CHP şimdiye kadar tek bir kere oyla iktidar oldu ve bunun sebebi de CHP’liliği reddetmiş olmasıydı. Yani Orta’nın Solu politikasından bahsediyorum. Şimdi CHP yine aynı şeyi yapabilirse adam olabilir: Demokrasi, insan ve azınlık haklarını benimserse. Bu olmadan, CHP’den hiçbir şey olmaz. 

***

- Avrupa’da faşizm, ırkçılık ve AB’ye karşıt görüşler (euroscepticism) yükseliyor. Ortadoğu’da Cihadçılar yükseliyor, savaşlar sürüyor. Bu durum Türkiye’yi nasıl etkiliyor?

- Avrupa’daki bu durumların sebebi, bu ülkelere büyük bir yabancı akımı olması. Aynı şey Türkiye’de de olmakta: Suriyeliler ve yarattıkları tepki. AB’deki durumun Türkiye açısından şu an için bir etkisi yok, çünkü Türkiye zaten bu demokrasi perişanlığıyla AB için aday falan olamaz. 
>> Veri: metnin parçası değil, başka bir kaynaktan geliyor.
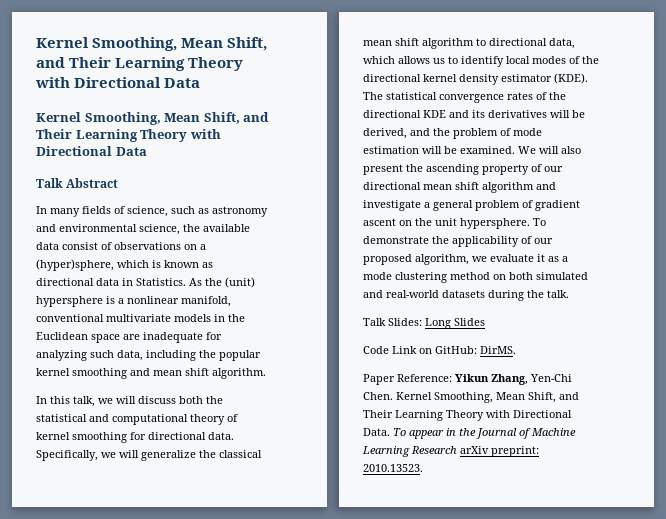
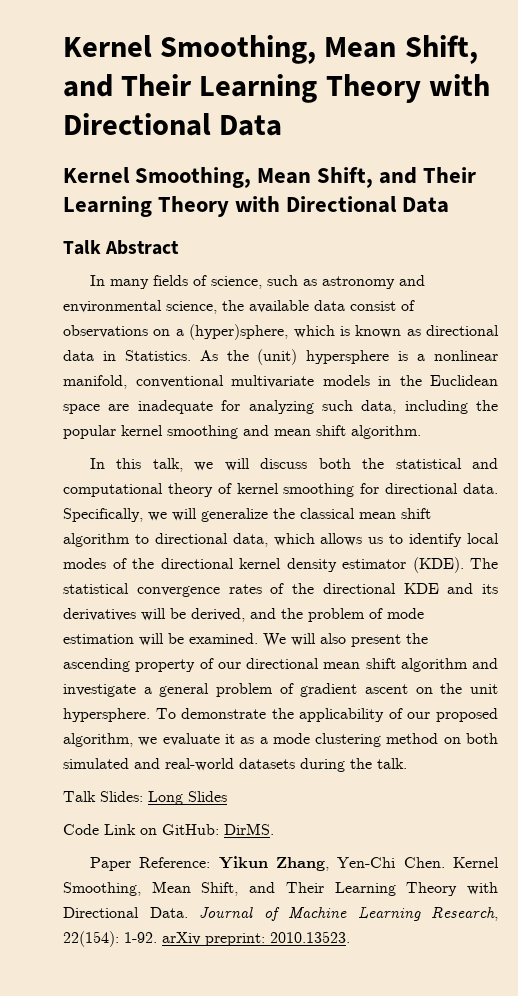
[393,428,476,439] To appear in the -> (188, 912) none
[411,446,457,454] Research -> [431,907,498,921] [63,931,157,947] Research, 22(154): 1-92.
Diğer yandan, Ortadoğu’da İslamcı terörün yükselmesi Erdoğan’ı vuracak, başka kimseyi değil. Çünkü İslamcı Erdoğan “İslamcılar soykırım yapmaz, terör yapmaz” deyip durdu. Ayrıca, IŞİD gibi terörist örgütlerin Türkiye’yi bir lojistik terör üssü olarak kullandıklarını artık Mısır’daki sağır sultan bile duydu. Hollanda Patriot füzelerini masraflı olduğu için mi çekiyor?

Bütün bunlar bir süre sonra birikecek birikecek, hırsızlık ve rüşvet olaylarıyla da amalgame (alaşım, karışım) olacak, bir şeyler olacak işte…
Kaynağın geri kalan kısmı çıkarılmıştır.